Re: how to make Debian less fragile (long and philosophical)
On Sun, 15 Aug 1999, Justin Wells wrote:
<design discussion deleted>
> I would like Debian to be the most stable, most reliable Unix, with
> the smallest cost of ownership. In order to achieve that, this kind
> of fragility must be exorcised from the distribution.
> Does anyone here take this seriously?
> Or is stability, reliability, and therefore cost-of-ownership a
> non-issue with the Debian group?
and have we stopped beating our wives?
It seems to me that you have missed a fundamental point:
Potato is unstable. Unstable is, by definition "fragile". No one running a
production machine is ever encouraged to use packages from unstable.
That said, lets look at your idea:
While staticly linked binaries would have avoided the recent brokenness in
bash. It is not the solution to a "fragile" development process. How
different would the situation be if the staticly linked bash (upgraded
first to "guarantee" success of the rest of the install) was subtly broken
such that certain crucial install processes fail. Now you are in the same
boat as with dynamic linked brokenness.
Debian's normal upgrade process typically involves installing "core"
packages first. In several of our previous releases it has been necessary
to upgrade dpkg as the first step in the upgrade, as its new features are
needed to install some of the new packages. This may very well require
some of those "core" supporting programs that dpkg uses to be upgraded as
well.

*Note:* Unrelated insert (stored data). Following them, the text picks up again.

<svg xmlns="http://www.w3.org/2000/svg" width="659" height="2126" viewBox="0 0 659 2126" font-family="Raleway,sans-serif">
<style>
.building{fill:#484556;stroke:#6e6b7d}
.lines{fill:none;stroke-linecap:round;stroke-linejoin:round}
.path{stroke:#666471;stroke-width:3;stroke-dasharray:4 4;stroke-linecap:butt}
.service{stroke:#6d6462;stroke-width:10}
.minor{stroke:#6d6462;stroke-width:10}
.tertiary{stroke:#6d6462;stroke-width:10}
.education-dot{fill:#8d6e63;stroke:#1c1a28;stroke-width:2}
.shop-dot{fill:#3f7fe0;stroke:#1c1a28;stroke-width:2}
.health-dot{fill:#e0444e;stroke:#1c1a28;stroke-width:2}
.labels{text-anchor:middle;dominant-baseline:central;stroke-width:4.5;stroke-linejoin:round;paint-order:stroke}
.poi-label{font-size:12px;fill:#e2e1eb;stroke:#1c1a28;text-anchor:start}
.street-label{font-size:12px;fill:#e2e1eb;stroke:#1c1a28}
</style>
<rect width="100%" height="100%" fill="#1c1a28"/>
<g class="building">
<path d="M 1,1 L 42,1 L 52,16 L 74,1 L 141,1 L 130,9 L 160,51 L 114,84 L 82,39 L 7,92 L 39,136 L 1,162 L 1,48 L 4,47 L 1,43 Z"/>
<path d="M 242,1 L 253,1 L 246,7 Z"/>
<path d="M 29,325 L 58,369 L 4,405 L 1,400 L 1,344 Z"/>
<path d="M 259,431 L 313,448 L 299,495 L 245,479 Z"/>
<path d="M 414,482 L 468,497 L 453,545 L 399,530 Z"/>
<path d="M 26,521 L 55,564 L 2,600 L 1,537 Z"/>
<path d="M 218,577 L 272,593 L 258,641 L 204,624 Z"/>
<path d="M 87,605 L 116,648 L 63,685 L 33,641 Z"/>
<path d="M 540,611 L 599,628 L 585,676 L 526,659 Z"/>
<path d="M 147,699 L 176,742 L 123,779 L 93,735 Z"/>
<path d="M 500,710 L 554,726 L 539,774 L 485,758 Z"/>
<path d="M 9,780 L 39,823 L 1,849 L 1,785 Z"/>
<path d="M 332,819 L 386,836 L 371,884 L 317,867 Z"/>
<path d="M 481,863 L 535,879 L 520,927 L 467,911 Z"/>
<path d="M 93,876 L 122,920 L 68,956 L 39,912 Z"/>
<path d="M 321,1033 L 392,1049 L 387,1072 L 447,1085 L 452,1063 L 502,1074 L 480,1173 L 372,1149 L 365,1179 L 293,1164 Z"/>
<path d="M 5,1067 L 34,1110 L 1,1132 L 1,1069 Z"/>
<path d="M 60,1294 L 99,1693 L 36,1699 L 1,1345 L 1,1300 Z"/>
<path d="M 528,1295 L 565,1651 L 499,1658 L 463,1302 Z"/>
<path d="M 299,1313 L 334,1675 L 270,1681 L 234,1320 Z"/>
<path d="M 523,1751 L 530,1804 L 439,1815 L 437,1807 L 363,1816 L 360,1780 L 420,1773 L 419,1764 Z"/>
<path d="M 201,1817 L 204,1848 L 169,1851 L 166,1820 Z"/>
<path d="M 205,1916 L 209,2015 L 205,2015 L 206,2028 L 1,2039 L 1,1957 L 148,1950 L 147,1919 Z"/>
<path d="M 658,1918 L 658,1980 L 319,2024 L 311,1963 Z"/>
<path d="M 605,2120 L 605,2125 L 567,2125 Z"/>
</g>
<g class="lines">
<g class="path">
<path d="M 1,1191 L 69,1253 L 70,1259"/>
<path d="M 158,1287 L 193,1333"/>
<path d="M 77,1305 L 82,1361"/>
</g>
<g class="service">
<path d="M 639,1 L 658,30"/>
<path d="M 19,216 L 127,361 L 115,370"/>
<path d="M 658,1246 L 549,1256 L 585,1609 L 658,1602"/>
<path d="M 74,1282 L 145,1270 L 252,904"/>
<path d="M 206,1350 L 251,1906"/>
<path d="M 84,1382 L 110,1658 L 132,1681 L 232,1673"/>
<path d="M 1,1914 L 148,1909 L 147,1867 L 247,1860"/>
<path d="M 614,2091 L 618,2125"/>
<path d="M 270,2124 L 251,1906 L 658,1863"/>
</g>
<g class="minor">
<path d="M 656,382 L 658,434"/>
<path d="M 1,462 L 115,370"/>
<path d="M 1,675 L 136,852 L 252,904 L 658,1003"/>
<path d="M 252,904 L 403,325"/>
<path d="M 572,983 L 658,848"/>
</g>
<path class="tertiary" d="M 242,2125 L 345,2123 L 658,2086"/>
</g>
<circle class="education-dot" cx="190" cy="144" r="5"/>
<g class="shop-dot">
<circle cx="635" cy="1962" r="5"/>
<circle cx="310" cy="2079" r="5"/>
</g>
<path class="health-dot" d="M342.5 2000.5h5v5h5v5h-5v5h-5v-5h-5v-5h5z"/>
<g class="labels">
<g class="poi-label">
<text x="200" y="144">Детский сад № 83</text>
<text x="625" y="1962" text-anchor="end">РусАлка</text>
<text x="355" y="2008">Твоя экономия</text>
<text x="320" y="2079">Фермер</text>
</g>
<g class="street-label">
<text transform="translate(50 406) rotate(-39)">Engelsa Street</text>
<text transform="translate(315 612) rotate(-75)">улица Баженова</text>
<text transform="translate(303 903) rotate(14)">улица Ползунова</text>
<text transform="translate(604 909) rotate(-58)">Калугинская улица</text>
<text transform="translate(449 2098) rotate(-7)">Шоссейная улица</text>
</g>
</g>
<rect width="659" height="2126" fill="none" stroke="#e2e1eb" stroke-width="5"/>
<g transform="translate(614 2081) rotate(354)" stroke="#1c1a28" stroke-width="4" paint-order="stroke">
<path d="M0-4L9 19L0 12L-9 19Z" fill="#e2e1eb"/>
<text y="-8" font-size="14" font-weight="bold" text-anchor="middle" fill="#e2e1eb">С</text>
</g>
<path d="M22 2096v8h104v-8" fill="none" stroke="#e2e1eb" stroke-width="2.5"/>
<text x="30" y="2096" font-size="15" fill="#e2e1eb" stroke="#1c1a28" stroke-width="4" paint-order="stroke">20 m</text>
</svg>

These "safe" static programs may still be broken in suble ways that
breaks the install.
The "problem" you are trying to fix is the frailty of human developers who
don't always do the "right thing". Debian deals with these problems by
having a publicly available "unstable" distribution, so that such problems
may be discovered by those willing to risk breaking their systems to find
them. It is not intended to provide the general user with the most
up-to-date packages, as some folks seem to want to believe.
If you still think there is need for an on-root rescue package, see the
recent discussion on the rescue package. It was finally decided (at least
this is the message I got from the discussion) that sash was already
delivered staticly linked and provide all of the tools necessary to
recover from most broken situations.
Install sash and you should always be able to recover:
ln -s /bin/sh /wherever/sash
and the tools should work.
Can anyone think of a reason this would not be adequate?